Habiendo roto así con su antiguo modo de vida espartano, Lee se dedicó a poner orden en la mansión de los Trask, a lo cual Adam no se opuso en lo más mínimo. Compraron una cocina de gas e instalaron en la casa la electricidad y el teléfono. Lee gastaba el dinero de Adam sin sentir el menor remordimiento: nuevo mobiliario, nuevas alfombras, un calentador a gas y una gran nevera. Al poco tiempo, era difícil encontrar en Salinas una casa mejor dispuesta. Lee se defendía ante Adam, alegando:
—Usted tiene mucho dinero. Sería una vergüenza no disfrutar de él.
—Yo no me quejo —protestaba Adam—. Lo que pasa es que a mí también me gustaría comprar algo. ¿Qué podría comprar?
—¿Por qué no va a la tienda de música de Logan y escucha uno de esos nuevos fonógrafos?
—Eso haré —convino Adam.
Y se compró una gramola Víctor, un alto instrumento gótico, y acudía regularmente a la tienda para ver qué discos hablan llegado.
El nuevo siglo iba obligando a Adam a salir de su cascarón. Se suscribió al
Atlantic Monthly
y al
National Geographic
. Ingresó en la masonería y consideró seriamente la posibilidad de formar parte de los Alces. La nueva nevera lo fascinó. Se compró un manual sobre refrigeración y comenzó a estudiarlo.
La realidad era que Adam necesitaba trabajar. Al salir de su larga modorra, comprendió que necesitaba hacer algo.
—Me parece que voy a meterme en algún negocio —expuso a Lee.
—Usted no lo necesita. Ya tiene bastante para vivir.
—Pero me gustaría hacer algo.
—Eso es diferente —respondió. ¿Ya ha pensado lo que quiere hacer? No creo que tenga usted mucho de empresario.
—¿Por qué no?
—Es sólo una impresión —suavizó Lee.
—Escucha, Lee, quiero que leas este artículo. Dice que han desenterrado un mastodonte en Siberia, que ha estado entre los hielos durante miles de años.

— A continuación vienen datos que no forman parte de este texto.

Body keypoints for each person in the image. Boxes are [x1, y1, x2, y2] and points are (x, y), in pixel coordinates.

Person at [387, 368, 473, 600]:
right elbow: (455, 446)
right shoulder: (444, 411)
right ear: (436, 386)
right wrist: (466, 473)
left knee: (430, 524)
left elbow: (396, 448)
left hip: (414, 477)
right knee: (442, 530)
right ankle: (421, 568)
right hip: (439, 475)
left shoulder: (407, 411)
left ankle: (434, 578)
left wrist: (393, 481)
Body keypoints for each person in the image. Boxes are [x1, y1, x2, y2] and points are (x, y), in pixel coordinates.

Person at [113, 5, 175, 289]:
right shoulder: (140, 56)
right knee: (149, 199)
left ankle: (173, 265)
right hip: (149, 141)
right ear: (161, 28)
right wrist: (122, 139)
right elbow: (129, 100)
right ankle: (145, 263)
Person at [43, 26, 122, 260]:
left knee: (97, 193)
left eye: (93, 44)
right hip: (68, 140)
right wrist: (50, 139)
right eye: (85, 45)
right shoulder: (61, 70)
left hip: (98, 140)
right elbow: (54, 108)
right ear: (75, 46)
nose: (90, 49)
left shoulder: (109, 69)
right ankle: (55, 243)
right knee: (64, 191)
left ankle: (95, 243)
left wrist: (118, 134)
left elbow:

Y la carne todavía es buena.
Lee le sonrió.
—Me parece que se trae algo entre manos —afirmó. ¿Qué hay en todas esas tacitas que tiene en la nevera?
—Varias cosas.
—¿Ése es el negocio? Algunas de las tazas huelen mal.
—Es una idea que he tenido —contestó Adam—. No puedo quitármela de la cabeza. Creo que se pueden conservar las cosas si se las mantiene lo suficientemente frías.